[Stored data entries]
++++++++++
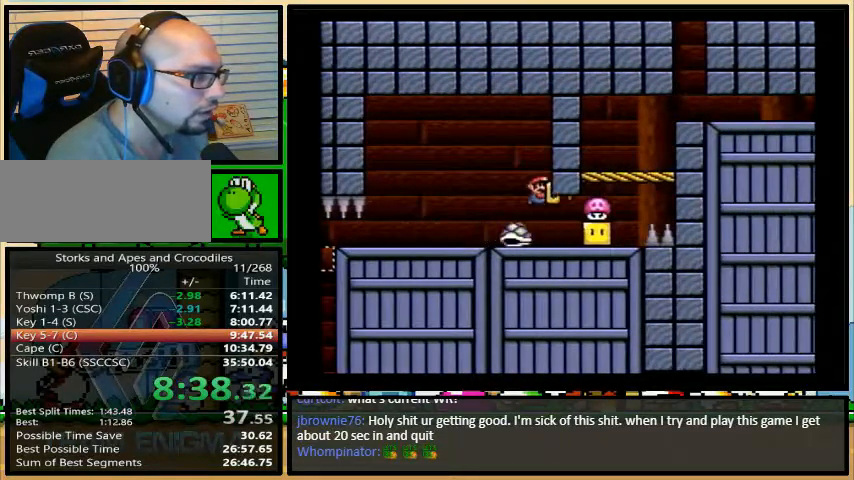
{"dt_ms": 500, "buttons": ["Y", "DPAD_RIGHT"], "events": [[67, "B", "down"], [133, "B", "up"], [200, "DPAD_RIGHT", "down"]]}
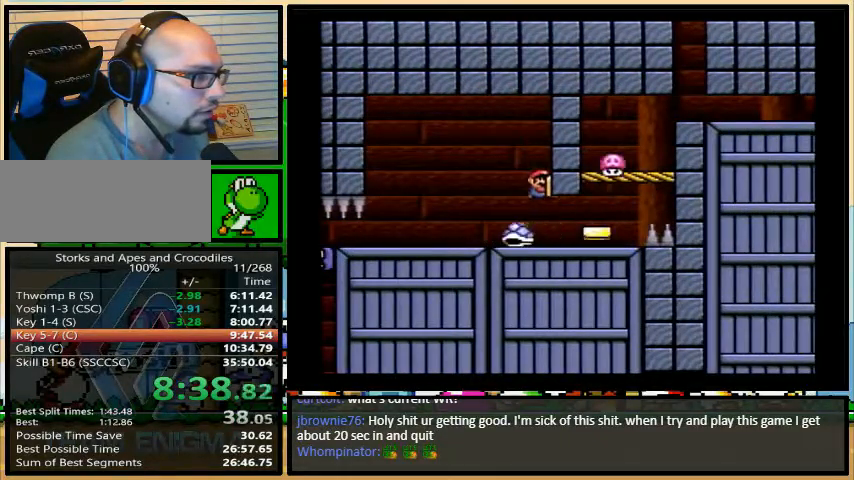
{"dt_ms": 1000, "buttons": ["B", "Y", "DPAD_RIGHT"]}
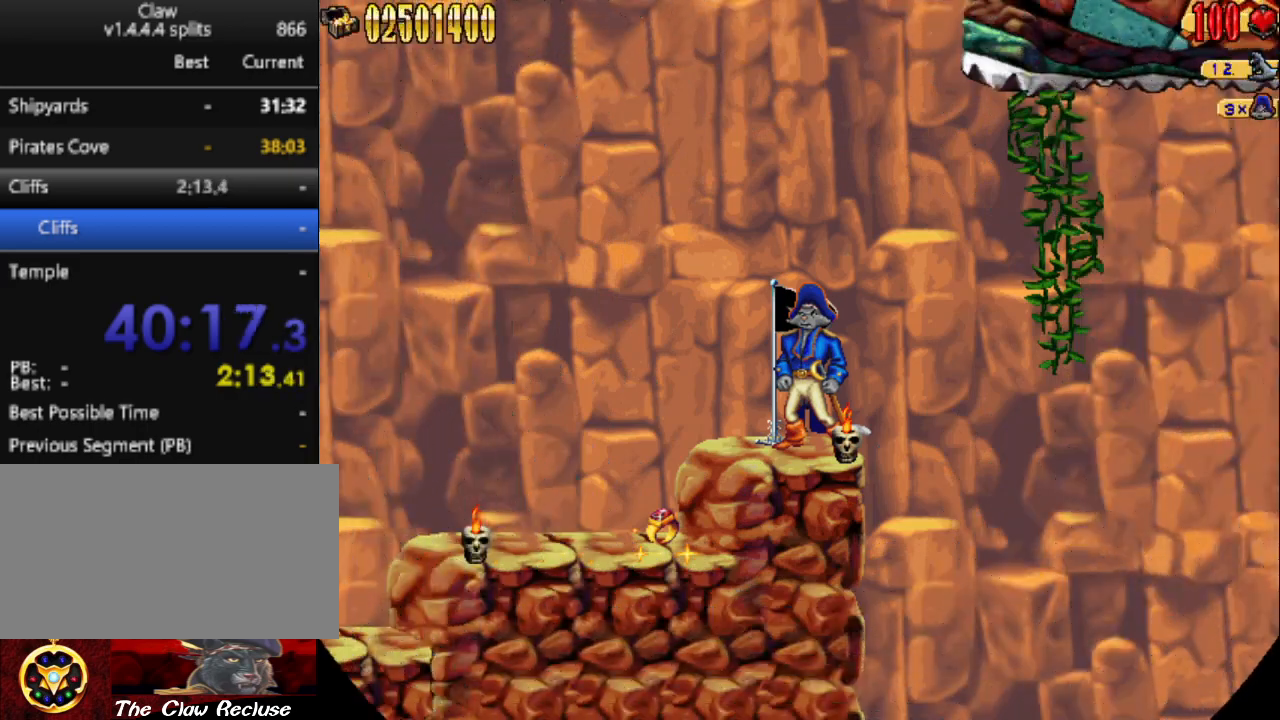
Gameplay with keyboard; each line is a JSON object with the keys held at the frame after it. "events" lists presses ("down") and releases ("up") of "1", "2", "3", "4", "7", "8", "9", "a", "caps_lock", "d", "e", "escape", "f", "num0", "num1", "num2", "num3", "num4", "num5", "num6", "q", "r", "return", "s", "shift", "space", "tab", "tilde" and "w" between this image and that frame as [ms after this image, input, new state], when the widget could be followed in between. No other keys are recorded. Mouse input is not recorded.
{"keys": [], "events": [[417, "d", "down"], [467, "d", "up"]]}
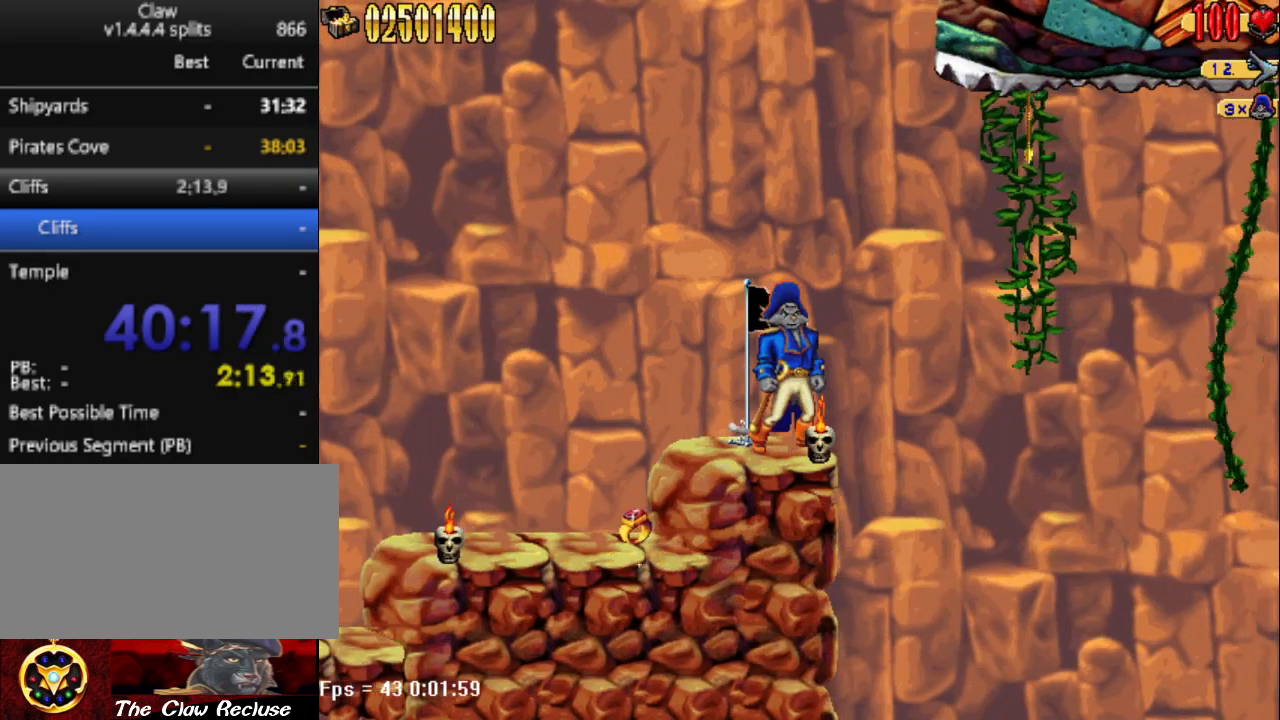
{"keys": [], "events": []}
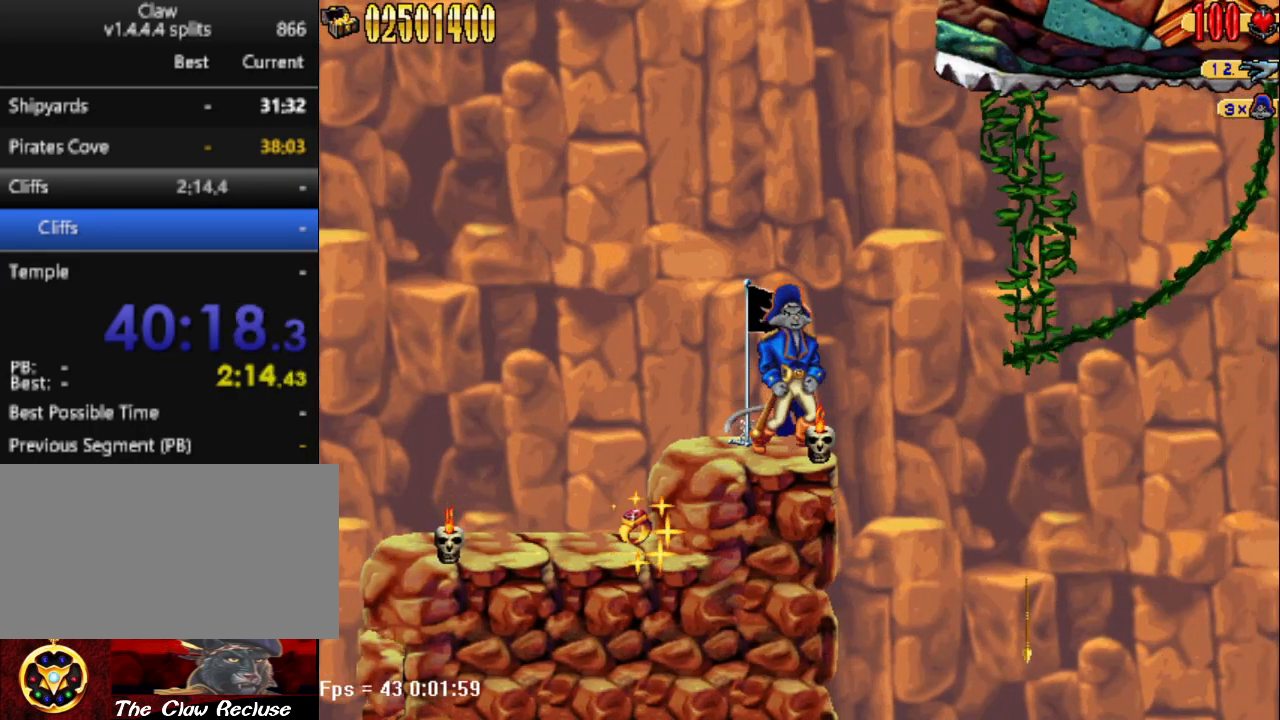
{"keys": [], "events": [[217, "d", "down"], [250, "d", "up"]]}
++++++++++
The records above need to be copied exactly, though not their pictures.

*Response box:*
{"dt_ms": 500, "buttons": ["Y", "DPAD_RIGHT"], "events": [[67, "B", "down"], [133, "B", "up"], [200, "DPAD_RIGHT", "down"]]}
{"dt_ms": 1000, "buttons": ["B", "Y", "DPAD_RIGHT"]}
Gameplay with keyboard; each line is a JSON object with the keys held at the frame after it. "events" lists presses ("down") and releases ("up") of "1", "2", "3", "4", "7", "8", "9", "a", "caps_lock", "d", "e", "escape", "f", "num0", "num1", "num2", "num3", "num4", "num5", "num6", "q", "r", "return", "s", "shift", "space", "tab", "tilde" and "w" between this image and that frame as [ms after this image, input, new state], when the widget could be followed in between. No other keys are recorded. Mouse input is not recorded.
{"keys": [], "events": [[417, "d", "down"], [467, "d", "up"]]}
{"keys": [], "events": []}
{"keys": [], "events": [[217, "d", "down"], [250, "d", "up"]]}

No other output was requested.